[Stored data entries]

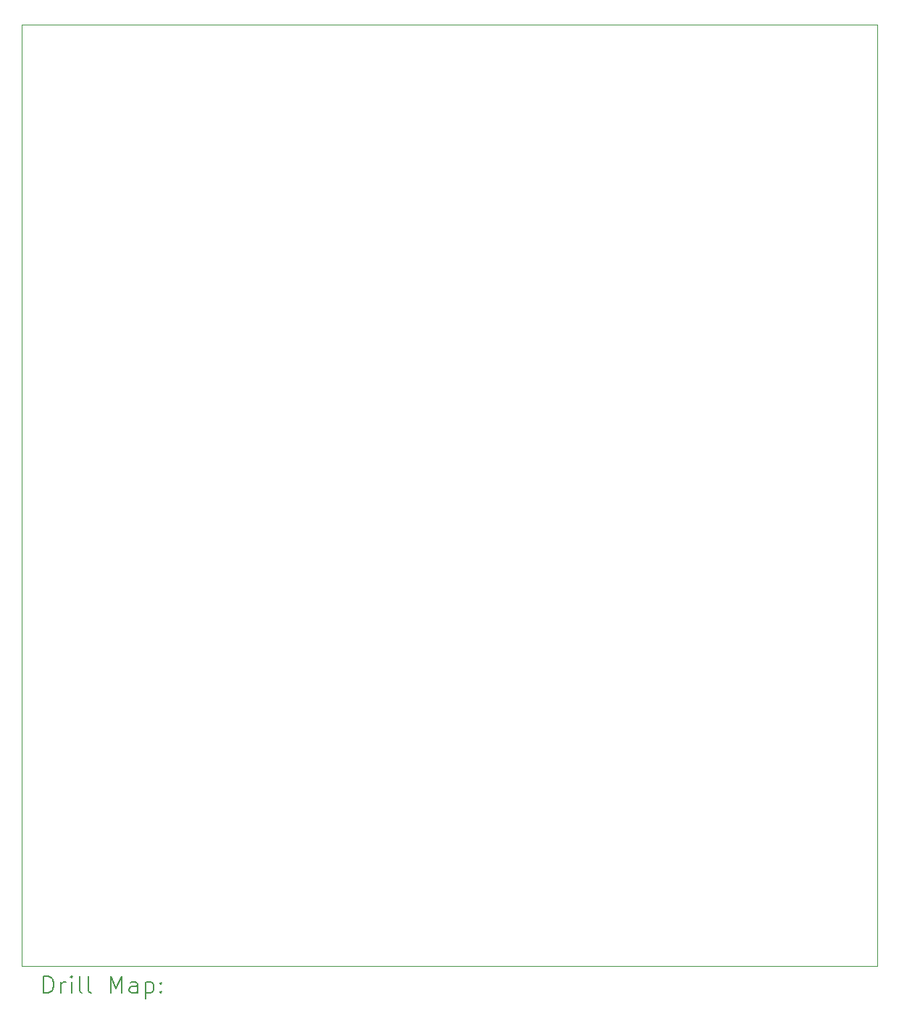
<source format=gbr>
%TF.GenerationSoftware,KiCad,Pcbnew,7.0.9*%
%TF.CreationDate,2024-01-09T16:01:35+02:00*%
%TF.ProjectId,kikad_project,6b696b61-645f-4707-926f-6a6563742e6b,rev?*%
%TF.SameCoordinates,Original*%
%TF.FileFunction,Drillmap*%
%TF.FilePolarity,Positive*%
%FSLAX45Y45*%
G04 Gerber Fmt 4.5, Leading zero omitted, Abs format (unit mm)*
G04 Created by KiCad (PCBNEW 7.0.9) date 2024-01-09 16:01:35*
%MOMM*%
%LPD*%
G01*
G04 APERTURE LIST*
%ADD10C,0.100000*%
%ADD11C,0.200000*%
G04 APERTURE END LIST*
D10*
X0Y0D02*
X10000000Y0D01*
X10000000Y-11000000D01*
X0Y-11000000D01*
X0Y0D01*
D11*
X255777Y-11316484D02*
X255777Y-11116484D01*
X255777Y-11116484D02*
X303396Y-11116484D01*
X303396Y-11116484D02*
X331967Y-11126008D01*
X331967Y-11126008D02*
X351015Y-11145055D01*
X351015Y-11145055D02*
X360539Y-11164103D01*
X360539Y-11164103D02*
X370062Y-11202198D01*
X370062Y-11202198D02*
X370062Y-11230769D01*
X370062Y-11230769D02*
X360539Y-11268865D01*
X360539Y-11268865D02*
X351015Y-11287912D01*
X351015Y-11287912D02*
X331967Y-11306960D01*
X331967Y-11306960D02*
X303396Y-11316484D01*
X303396Y-11316484D02*
X255777Y-11316484D01*
X455777Y-11316484D02*
X455777Y-11183150D01*
X455777Y-11221246D02*
X465301Y-11202198D01*
X465301Y-11202198D02*
X474824Y-11192674D01*
X474824Y-11192674D02*
X493872Y-11183150D01*
X493872Y-11183150D02*
X512920Y-11183150D01*
X579586Y-11316484D02*
X579586Y-11183150D01*
X579586Y-11116484D02*
X570063Y-11126008D01*
X570063Y-11126008D02*
X579586Y-11135531D01*
X579586Y-11135531D02*
X589110Y-11126008D01*
X589110Y-11126008D02*
X579586Y-11116484D01*
X579586Y-11116484D02*
X579586Y-11135531D01*
X703396Y-11316484D02*
X684348Y-11306960D01*
X684348Y-11306960D02*
X674824Y-11287912D01*
X674824Y-11287912D02*
X674824Y-11116484D01*
X808158Y-11316484D02*
X789110Y-11306960D01*
X789110Y-11306960D02*
X779586Y-11287912D01*
X779586Y-11287912D02*
X779586Y-11116484D01*
X1036729Y-11316484D02*
X1036729Y-11116484D01*
X1036729Y-11116484D02*
X1103396Y-11259341D01*
X1103396Y-11259341D02*
X1170063Y-11116484D01*
X1170063Y-11116484D02*
X1170063Y-11316484D01*
X1351015Y-11316484D02*
X1351015Y-11211722D01*
X1351015Y-11211722D02*
X1341491Y-11192674D01*
X1341491Y-11192674D02*
X1322444Y-11183150D01*
X1322444Y-11183150D02*
X1284348Y-11183150D01*
X1284348Y-11183150D02*
X1265301Y-11192674D01*
X1351015Y-11306960D02*
X1331967Y-11316484D01*
X1331967Y-11316484D02*
X1284348Y-11316484D01*
X1284348Y-11316484D02*
X1265301Y-11306960D01*
X1265301Y-11306960D02*
X1255777Y-11287912D01*
X1255777Y-11287912D02*
X1255777Y-11268865D01*
X1255777Y-11268865D02*
X1265301Y-11249817D01*
X1265301Y-11249817D02*
X1284348Y-11240293D01*
X1284348Y-11240293D02*
X1331967Y-11240293D01*
X1331967Y-11240293D02*
X1351015Y-11230769D01*
X1446253Y-11183150D02*
X1446253Y-11383150D01*
X1446253Y-11192674D02*
X1465301Y-11183150D01*
X1465301Y-11183150D02*
X1503396Y-11183150D01*
X1503396Y-11183150D02*
X1522443Y-11192674D01*
X1522443Y-11192674D02*
X1531967Y-11202198D01*
X1531967Y-11202198D02*
X1541491Y-11221246D01*
X1541491Y-11221246D02*
X1541491Y-11278388D01*
X1541491Y-11278388D02*
X1531967Y-11297436D01*
X1531967Y-11297436D02*
X1522443Y-11306960D01*
X1522443Y-11306960D02*
X1503396Y-11316484D01*
X1503396Y-11316484D02*
X1465301Y-11316484D01*
X1465301Y-11316484D02*
X1446253Y-11306960D01*
X1627205Y-11297436D02*
X1636729Y-11306960D01*
X1636729Y-11306960D02*
X1627205Y-11316484D01*
X1627205Y-11316484D02*
X1617682Y-11306960D01*
X1617682Y-11306960D02*
X1627205Y-11297436D01*
X1627205Y-11297436D02*
X1627205Y-11316484D01*
X1627205Y-11192674D02*
X1636729Y-11202198D01*
X1636729Y-11202198D02*
X1627205Y-11211722D01*
X1627205Y-11211722D02*
X1617682Y-11202198D01*
X1617682Y-11202198D02*
X1627205Y-11192674D01*
X1627205Y-11192674D02*
X1627205Y-11211722D01*
M02*

</source>
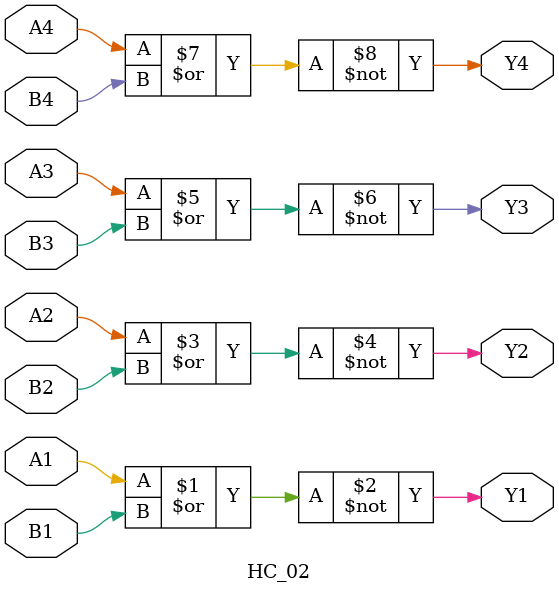
<source format=v>
module HC_02(A1, B1, A2, B2, A3, B3, A4, B4, Y1, Y2, Y3, Y4);

input A1, B1, A2, B2, A3, B3, A4, B4;
output Y1, Y2, Y3, Y4;

assign Y1 = ~(A1|B1);
assign Y2 = ~(A2|B2);
assign Y3 = ~(A3|B3);
assign Y4 = ~(A4|B4);

endmodule
</source>
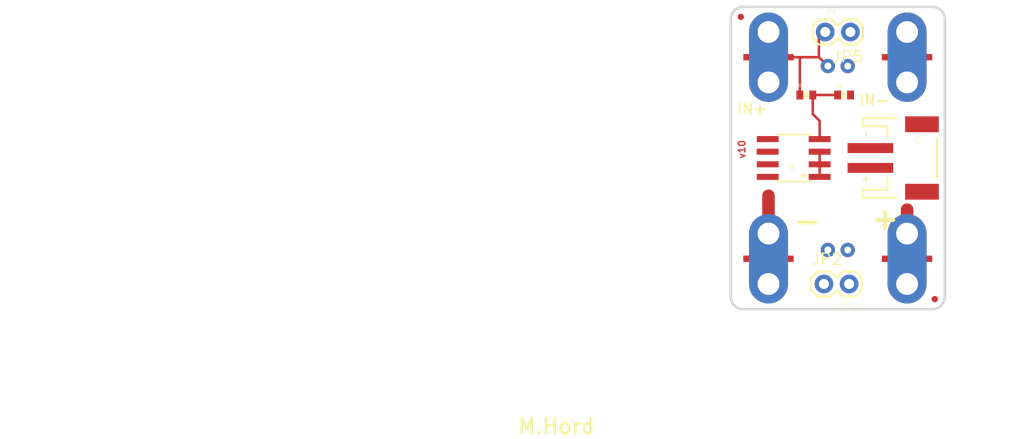
<source format=kicad_pcb>
(kicad_pcb (version 20211014) (generator pcbnew)

  (general
    (thickness 1.6)
  )

  (paper "A4")
  (layers
    (0 "F.Cu" signal)
    (1 "In1.Cu" signal)
    (2 "In2.Cu" signal)
    (31 "B.Cu" signal)
    (32 "B.Adhes" user "B.Adhesive")
    (33 "F.Adhes" user "F.Adhesive")
    (34 "B.Paste" user)
    (35 "F.Paste" user)
    (36 "B.SilkS" user "B.Silkscreen")
    (37 "F.SilkS" user "F.Silkscreen")
    (38 "B.Mask" user)
    (39 "F.Mask" user)
    (40 "Dwgs.User" user "User.Drawings")
    (41 "Cmts.User" user "User.Comments")
    (42 "Eco1.User" user "User.Eco1")
    (43 "Eco2.User" user "User.Eco2")
    (44 "Edge.Cuts" user)
    (45 "Margin" user)
    (46 "B.CrtYd" user "B.Courtyard")
    (47 "F.CrtYd" user "F.Courtyard")
    (48 "B.Fab" user)
    (49 "F.Fab" user)
    (50 "User.1" user)
    (51 "User.2" user)
    (52 "User.3" user)
    (53 "User.4" user)
    (54 "User.5" user)
    (55 "User.6" user)
    (56 "User.7" user)
    (57 "User.8" user)
    (58 "User.9" user)
  )

  (setup
    (pad_to_mask_clearance 0)
    (pcbplotparams
      (layerselection 0x00010fc_ffffffff)
      (disableapertmacros false)
      (usegerberextensions false)
      (usegerberattributes true)
      (usegerberadvancedattributes true)
      (creategerberjobfile true)
      (svguseinch false)
      (svgprecision 6)
      (excludeedgelayer true)
      (plotframeref false)
      (viasonmask false)
      (mode 1)
      (useauxorigin false)
      (hpglpennumber 1)
      (hpglpenspeed 20)
      (hpglpendiameter 15.000000)
      (dxfpolygonmode true)
      (dxfimperialunits true)
      (dxfusepcbnewfont true)
      (psnegative false)
      (psa4output false)
      (plotreference true)
      (plotvalue true)
      (plotinvisibletext false)
      (sketchpadsonfab false)
      (subtractmaskfromsilk false)
      (outputformat 1)
      (mirror false)
      (drillshape 1)
      (scaleselection 1)
      (outputdirectory "")
    )
  )

  (net 0 "")
  (net 1 "GND")
  (net 2 "OUT-")
  (net 3 "TRIG+")
  (net 4 "V_BATT")
  (net 5 "N$1")

  (footprint "boardEagle:BUTTONHOLE" (layer "F.Cu") (at 141.5161 112.6236 -90))

  (footprint "boardEagle:JST-2-SMD" (layer "F.Cu") (at 155.4861 105.0036 -90))

  (footprint "boardEagle:0402-RES" (layer "F.Cu") (at 149.1361 98.6536))

  (footprint "boardEagle:BUTTONHOLE" (layer "F.Cu") (at 141.5161 92.3036 -90))

  (footprint "boardEagle:MICRO-FIDUCIAL" (layer "F.Cu") (at 158.2801 119.2276))

  (footprint "boardEagle:JST-2-PTH-NS" (layer "F.Cu") (at 148.5011 95.7326))

  (footprint "boardEagle:MICRO-FIDUCIAL" (layer "F.Cu") (at 138.7221 90.7796))

  (footprint "boardEagle:JST-2-PTH-NS" (layer "F.Cu") (at 148.5011 114.2746 180))

  (footprint "boardEagle:0402-RES" (layer "F.Cu") (at 145.3261 98.6536))

  (footprint "boardEagle:SO08" (layer "F.Cu") (at 144.0561 105.0036 90))

  (footprint "boardEagle:CREATIVE_COMMONS" (layer "F.Cu") (at 84.3661 132.9436))

  (footprint "boardEagle:1X02" (layer "F.Cu") (at 149.7711 92.3036 180))

  (footprint "boardEagle:1X02" (layer "F.Cu") (at 147.1041 117.7036))

  (footprint "boardEagle:BUTTONHOLE" (layer "F.Cu") (at 155.4861 97.3836 90))

  (footprint "boardEagle:BUTTONHOLE" (layer "F.Cu") (at 155.4861 117.7036 90))

  (gr_line (start 138.9761 120.2436) (end 158.0261 120.2436) (layer "Edge.Cuts") (width 0.254) (tstamp 286e8925-eca9-4cf8-97d3-179de2baa2f1))
  (gr_arc (start 137.7061 91.0336) (mid 138.078074 90.135574) (end 138.9761 89.7636) (layer "Edge.Cuts") (width 0.254) (tstamp 2c3bf3c8-dd62-4f2f-b717-17f13a80eb12))
  (gr_line (start 137.7061 118.9736) (end 137.7061 91.0336) (layer "Edge.Cuts") (width 0.254) (tstamp 35de3664-7421-44fd-ad9c-cb064cbe93ca))
  (gr_arc (start 158.0261 89.7636) (mid 158.924126 90.135574) (end 159.2961 91.0336) (layer "Edge.Cuts") (width 0.254) (tstamp 84e457de-c14d-4510-91ce-630cf3678beb))
  (gr_line (start 159.2961 91.0336) (end 159.2961 118.9736) (layer "Edge.Cuts") (width 0.254) (tstamp 8ec98e9f-bec8-43bf-9779-b6536cd1b34c))
  (gr_line (start 138.9761 89.7636) (end 158.0261 89.7636) (layer "Edge.Cuts") (width 0.254) (tstamp a8a79e78-d525-4edf-a63f-1961916b054b))
  (gr_arc (start 159.2961 118.9736) (mid 158.924126 119.871626) (end 158.0261 120.2436) (layer "Edge.Cuts") (width 0.254) (tstamp dc4f447f-4811-4801-bfee-d8f8ff6f01f6))
  (gr_arc (start 138.9761 120.2436) (mid 138.078074 119.871626) (end 137.7061 118.9736) (layer "Edge.Cuts") (width 0.254) (tstamp e1fa10d9-f50d-4adb-ab80-176e2305eeb4))
  (gr_text "v10" (at 139.2301 105.1306 90) (layer "F.Cu") (tstamp eecac574-552f-4c86-a89e-95822ddb4c0b)
    (effects (font (size 0.69088 0.69088) (thickness 0.12192)) (justify left bottom))
  )
  (gr_text "+" (at 151.6761 107.6706 90) (layer "F.SilkS") (tstamp 0607410e-daa0-4e5d-bd70-07406a047bb2)
    (effects (font (size 0.69088 0.69088) (thickness 0.12192)) (justify left bottom))
  )
  (gr_text "M.Hord" (at 116.1161 132.9436) (layer "F.SilkS") (tstamp 16de342a-3f87-4c2a-9a81-546e1a7c53f7)
    (effects (font (size 1.5113 1.5113) (thickness 0.2667)) (justify left bottom))
  )
  (gr_text "-" (at 143.8021 112.6236) (layer "F.SilkS") (tstamp 384f282b-1210-44f3-b1da-1b7548bbc39d)
    (effects (font (size 2.159 2.159) (thickness 0.381)) (justify left bottom))
  )
  (gr_text "IN+" (at 138.2141 100.6856) (layer "F.SilkS") (tstamp 6d72de26-c70d-460f-9500-651d58bdd309)
    (effects (font (size 1.0795 1.0795) (thickness 0.1905)) (justify left bottom))
  )
  (gr_text "+" (at 151.6761 112.3696) (layer "F.SilkS") (tstamp a6675249-1325-495a-ad25-1343eb0d229a)
    (effects (font (size 2.159 2.159) (thickness 0.381)) (justify left bottom))
  )
  (gr_text "-" (at 151.6761 103.0986 90) (layer "F.SilkS") (tstamp b9482cc3-c79a-417e-bc2c-d3ded104ec6e)
    (effects (font (size 0.69088 0.69088) (thickness 0.12192)) (justify left bottom))
  )
  (gr_text "IN-" (at 150.5331 99.7966) (layer "F.SilkS") (tstamp ccd9753c-c76d-451e-81f7-3c0ea683c48f)
    (effects (font (size 1.0795 1.0795) (thickness 0.1905)) (justify left bottom))
  )

  (segment (start 146.6723 104.3686) (end 146.6723 105.6386) (width 0.254) (layer "F.Cu") (net 1) (tstamp 05c3530f-efe0-4b36-becd-0cfafb889518))
  (segment (start 146.6723 105.6386) (end 146.6723 106.9086) (width 0.254) (layer "F.Cu") (net 1) (tstamp 448a8e73-677f-49fd-aeff-8ac851569321))
  (segment (start 141.5161 108.8136) (end 141.5161 112.6236) (width 1.27) (layer "F.Cu") (net 2) (tstamp be52c0e3-f774-48e4-8635-2f14971cc734))
  (segment (start 146.5961 94.8436) (end 147.5011 95.7326) (width 0.254) (layer "F.Cu") (net 3) (tstamp 2690b81c-fb23-418c-b0a6-2bc41061c321))
  (segment (start 146.5961 92.9386) (end 147.2311 92.3036) (width 0.254) (layer "F.Cu") (net 3) (tstamp 4896519f-b1d5-41de-b853-d3c2161f8078))
  (segment (start 144.6761 98.6536) (end 144.6761 94.9856) (width 0.254) (layer "F.Cu") (net 3) (tstamp 4f25f3da-1802-4a90-9eae-a1bd1ce7b341))
  (segment (start 143.4211 94.8436) (end 144.8181 94.8436) (width 0.254) (layer "F.Cu") (net 3) (tstamp 57bedb31-10b6-4a85-a882-21c976f6d20d))
  (segment (start 144.8181 94.8436) (end 146.5961 94.8436) (width 0.254) (layer "F.Cu") (net 3) (tstamp 7acf68af-be57-481c-847f-5728e0a95f26))
  (segment (start 146.5961 94.8436) (end 146.5961 92.9386) (width 0.254) (layer "F.Cu") (net 3) (tstamp bd6c759f-6369-48e0-98e2-0b6b51ae2d1e))
  (segment (start 144.6761 94.9856) (end 144.8181 94.8436) (width 0.254) (layer "F.Cu") (net 3) (tstamp fb94a2d9-e9db-4b74-9ba1-f8d6acc8026a))
  (segment (start 155.4861 110.2106) (end 155.4861 112.6236) (width 1.27) (layer "F.Cu") (net 4) (tstamp f811fbcd-9e0b-4ba2-84b5-64fc5e26f14c))
  (segment (start 145.9761 98.6536) (end 145.9761 100.5736) (width 0.254) (layer "F.Cu") (net 5) (tstamp 08618474-04e4-462b-9a49-0c9a27a64012))
  (segment (start 145.9761 98.6536) (end 148.4861 98.6536) (width 0.254) (layer "F.Cu") (net 5) (tstamp be5c4ed9-7efb-444d-a094-4fee79946c70))
  (segment (start 146.6723 103.0986) (end 146.6723 101.2698) (width 0.254) (layer "F.Cu") (net 5) (tstamp e05523d5-0ce2-4a07-924f-03d97dead4fe))
  (segment (start 145.9761 100.5736) (end 146.6723 101.2698) (width 0.254) (layer "F.Cu") (net 5) (tstamp f5d7b7fa-9b7a-4489-8447-d4e82f843710))

  (zone (net 2) (net_name "OUT-") (layer "F.Cu") (tstamp 42c8552b-66b8-4b5c-9c76-44bb20e6bb56) (hatch edge 0.508)
    (priority 6)
    (connect_pads (clearance 0.3048))
    (min_thickness 0.127)
    (fill (thermal_gap 0.304) (thermal_bridge_width 0.304))
    (polygon
      (pts
        (xy 144.9451 108.759405)
        (xy 147.9931 111.680405)
        (xy 147.9931 120.3706)
        (xy 137.5791 120.3706)
        (xy 137.5791 89.6366)
        (xy 144.9451 89.6366)
      )
    )
  )
  (zone (net 4) (net_name "V_BATT") (layer "F.Cu") (tstamp c6ef79ed-9323-4d38-961c-3128478dc022) (hatch edge 0.508)
    (priority 6)
    (connect_pads (clearance 0.3048))
    (min_thickness 0.127)
    (fill (thermal_gap 0.304) (thermal_bridge_width 0.304))
    (polygon
      (pts
        (xy 159.4231 120.3706)
        (xy 148.7551 120.3706)
        (xy 148.7551 111.407866)
        (xy 145.8341 108.613866)
        (xy 145.8341 105.6386)
        (xy 159.4231 105.6386)
      )
    )
  )
  (zone (net 1) (net_name "GND") (layer "F.Cu") (tstamp f3f49391-2cb1-457c-a501-cd8223354f8c) (hatch edge 0.508)
    (priority 6)
    (connect_pads (clearance 0.3048))
    (min_thickness 0.127)
    (fill (thermal_gap 0.304) (thermal_bridge_width 0.304))
    (polygon
      (pts
        (xy 159.4231 105.1306)
        (xy 145.7071 105.1306)
        (xy 145.7071 89.6366)
        (xy 159.4231 89.6366)
      )
    )
  )
  (zone (net 0) (net_name "") (layer "B.Cu") (tstamp 8db86b91-15bd-48f2-a404-bd51f0b34bb0) (hatch edge 0.508)
    (priority 6)
    (connect_pads (clearance 0.3048))
    (min_thickness 0.096)
    (fill (thermal_gap 0.242) (thermal_bridge_width 0.242))
    (polygon
      (pts
        (xy 159.3921 120.3396)
        (xy 137.6101 120.3396)
        (xy 137.6101 89.6676)
        (xy 159.3921 89.6676)
      )
    )
  )
)

</source>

What to work on: Go through the records and count every line with the word "LIST"; the answer is the number alone.

Your solution: 2